What political party do you join when you don't like Bible-thumpers *or* hippies?
Fuck... slashdot is becoming reddit!!!
The answers I ask when hiring a system admin are typically not OS or vendor specific. I'd rather have someone intelligent and clever, who can then pick up any technology thrown at them. This philosophy has worked incredibly well. But, if you want someone that has memorized the MCSE tests, then ask the Windows-specific questions. But when it comes to troubleshooting or real-world environments, you have no guarantees.
There's plenty of Windows people who know how to click "Next... Next... Next..." but no more than this.
Well and good if that's all you need, but you'll get someone a lot more productive if they know a bit of Powershell, VBS and batch scripting.
A good Windows admin will "work around" the Windows-ism of it all and use the more UNIX-y features of it (they won't think of it that way, but they will). See how they are at whipping up quick VB or PowerShell scripts to do some little task (the same way you would whip up a Perl or Bash script). Check their problem-diagnosis skills - give them a hypothetical scenario (some weird proprietary service isn't starting at boot) and keep throwing up obstacles ("Guy: Well, I would check the services panel, make sure it was set to start automatically"; "You: Alright, you check that, and it is set to, but it's marked as 'stopped' and halts as soon as you try to start it"). Eventually he'll give up and say "there's obviously something wrong that's beyond my ability to fix, I would have to contact their support people", but see how many things he can think of to check. If he can think of a lot of ways something can go wrong, he likely has both experience and wisdom (unless he's rattling off bullshit, of course).
Another thing to look at is his WindowsUNIX skills. I'm working on a project now that involves getting applications running on both to work with each other, and that's not easy. Having a Windows guy who can grok Unix-speak would definitely be a plus for you.

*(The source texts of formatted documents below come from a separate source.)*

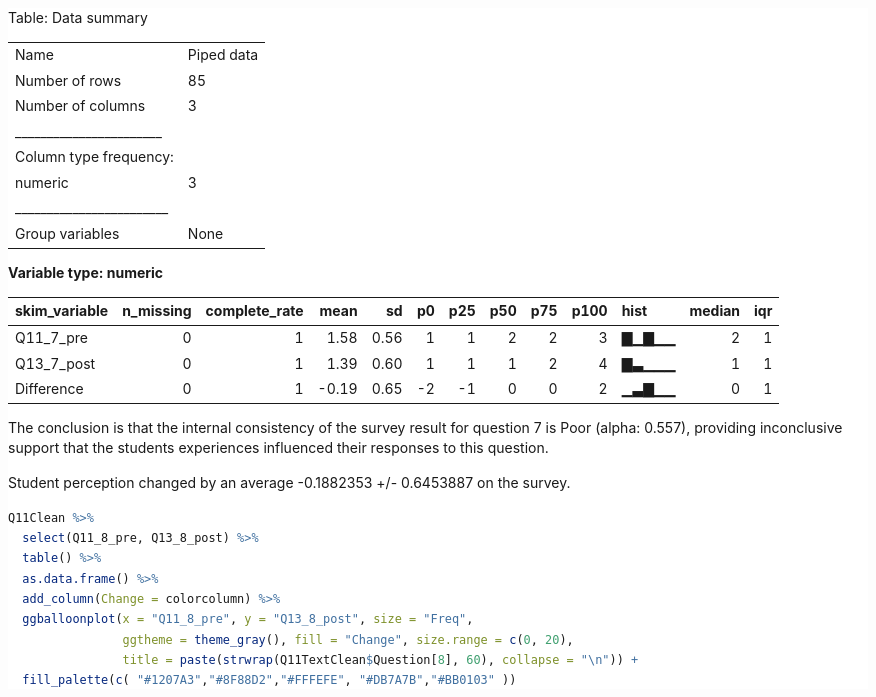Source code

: 
Table: Data summary

|                         |           |
|:------------------------|:----------|
|Name                     |Piped data |
|Number of rows           |85         |
|Number of columns        |3          |
|_______________________  |           |
|Column type frequency:   |           |
|numeric                  |3          |
|________________________ |           |
|Group variables          |None       |


**Variable type: numeric**

|skim_variable | n_missing| complete_rate|  mean|   sd| p0| p25| p50| p75| p100|hist  | median| iqr|
|:-------------|---------:|-------------:|-----:|----:|--:|---:|---:|---:|----:|:-----|------:|---:|
|Q11_7_pre     |         0|             1|  1.58| 0.56|  1|   1|   2|   2|    3|▇▁▇▁▁ |      2|   1|
|Q13_7_post    |         0|             1|  1.39| 0.60|  1|   1|   1|   2|    4|▇▃▁▁▁ |      1|   1|
|Difference    |         0|             1| -0.19| 0.65| -2|  -1|   0|   0|    2|▁▃▇▁▁ |      0|   1|

The conclusion is that the internal consistency of the survey result for question 7 is Poor (alpha: 0.557), providing inconclusive support that the students experiences influenced their responses to this question.

Student perception changed by an average -0.1882353 +/- 0.6453887 on the survey.


```r
Q11Clean %>%
  select(Q11_8_pre, Q13_8_post) %>%
  table() %>%
  as.data.frame() %>%
  add_column(Change = colorcolumn) %>%
  ggballoonplot(x = "Q11_8_pre", y = "Q13_8_post", size = "Freq", 
                ggtheme = theme_gray(), fill = "Change", size.range = c(0, 20), 
                title = paste(strwrap(Q11TextClean$Question[8], 60), collapse = "\n")) + 
  fill_palette(c( "#1207A3","#8F88D2","#FFFEFE", "#DB7A7B","#BB0103" ))
```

I don't know any of your questions and I've been installing and maintaining a Windows server farm with 600-800 standalone Windows servers and clusters from Windows 2000 to Windows 2008 R2 for at least 10 years. Your questions are test level, not real administration and engineering level. Should you know about SMBv2 and potential conflicts with a WAN accelerator? If it is in your environment, yes. The kernel name of Windows 7? Who gives a shit. That's a test question that has no impact on anything you will encounter.
I can honestly say I'm familiar with every technology you mentioned, but I would still be unqualified for a job running Windows servers. There's a big difference between these two interview questions:
"How long have you been using Microsoft SQL?"
"How would you write a query in SSMS 2005 that pulls data from an Access database on a different server?"
Unless you actually had some background, you wouldn't know to ask the second question, which would give you a lot more information. I'm only using SQL as an example, the same would apply with AD or Exchange server management.
One possibility - hire a consultant to sit in on the interviews. You evaluate the general technical skills and personality, the consultant probes the specific Windows technical skills.
Support microSD: in a post 9/11 world, it is unwise to carry your data on media that you cannot comfortably swallow.